***** DOCUMENT TEXT *****

# Black vent motors discontinued



## ez360

I went to the surplus center site to check up on the specs for the black vent motors and it appears they've been discontinued. Just wanted to let everyone know that i found them on amazon but for about double the price bummer.


----------



## RoxyBlue

I saw that the other day, too. Major bummer They're such a useful piece of equipment for prop builders.

Still findable, but they will cost more.


----------



## Otaku

Bad news. I found them at SciPlus for $7.95, and actually found a guy who's selling them for $25 each . Hopefully these motors won't go away altogether.


----------



## austenandrews

Bummer. Guess I'll have to try some other kinds.


----------



## Terrormaster

Sounds to me like a few places learned of the demand and use and bought out supplies so they can gouge prices around this time of year. 

*takes off tinfoil hat and goes back into the shadows*


----------



## ez360

Yeah that's what I'm thinking too. It's a little odd that both electronics goldmine and surplus center discontinued them.


----------



## niblique71

So now we'll be having the $24 prop challenge?? Yea that stinks, and it will make the $20 prop challenge more interesting.


----------



## Spooky1

I hope it's not the manufacturer that has discontinued the motors.


----------



## RoxyBlue

I just sent an email to their tech help asking if they would be restocking the motor. I'll let folks know if I hear anything from them.


----------



## pshort

They wouldn't last long if there are very many people buying 50 or more at a time.

***** COLLECTED MATERIAL *****

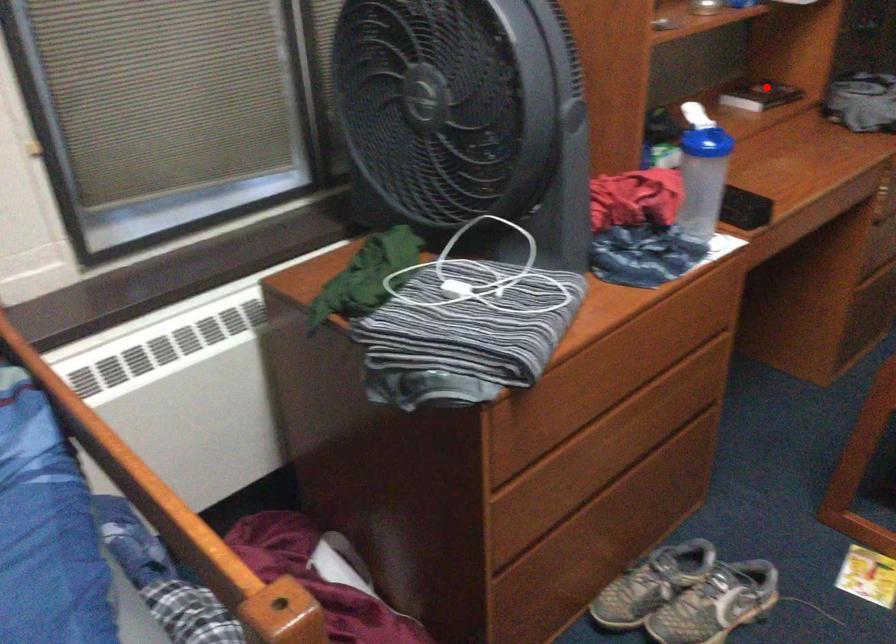
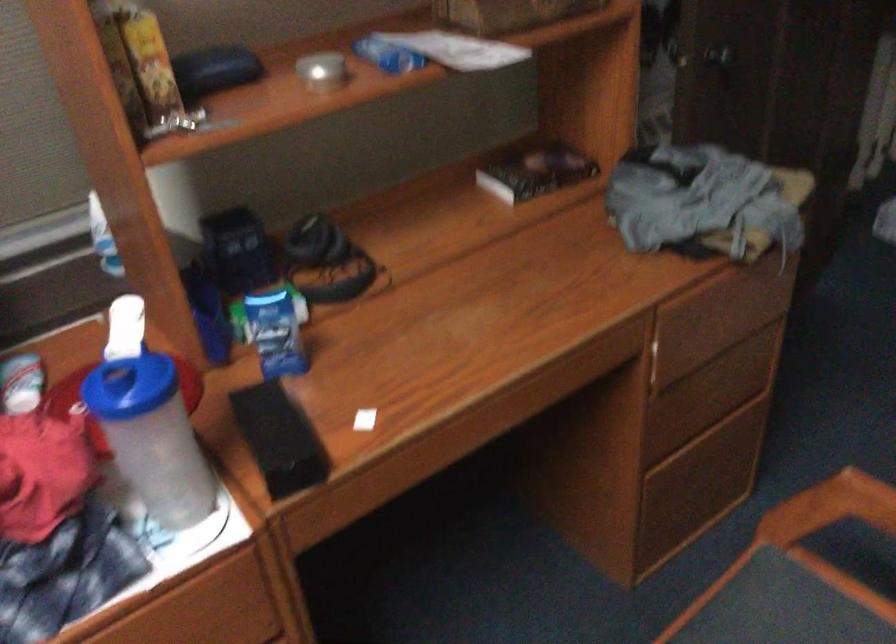
Question: I am providing you with two images of the same scene from different viewpoints. A red point is shown in image1. For the corresponding object point in image2, is it positioned nearer or farther from the camera?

*****

PROMPT A: Translate this sentence from the vent motor thread into Spanish: "I hope it's not the manufacturer that has discontinued the motors."
PROMPT B: Echo the part of the vent motor thread starting at "## Terrormaster" and ending at "center discontinued them.".

FULL SOLUTION A: Espero que no sea el fabricante el que haya descontinuado los motores.

FULL SOLUTION B:
## Terrormaster

Sounds to me like a few places learned of the demand and use and bought out supplies so they can gouge prices around this time of year. 

*takes off tinfoil hat and goes back into the shadows*


----------



## ez360

Yeah that's what I'm thinking too. It's a little odd that both electronics goldmine and surplus center discontinued them.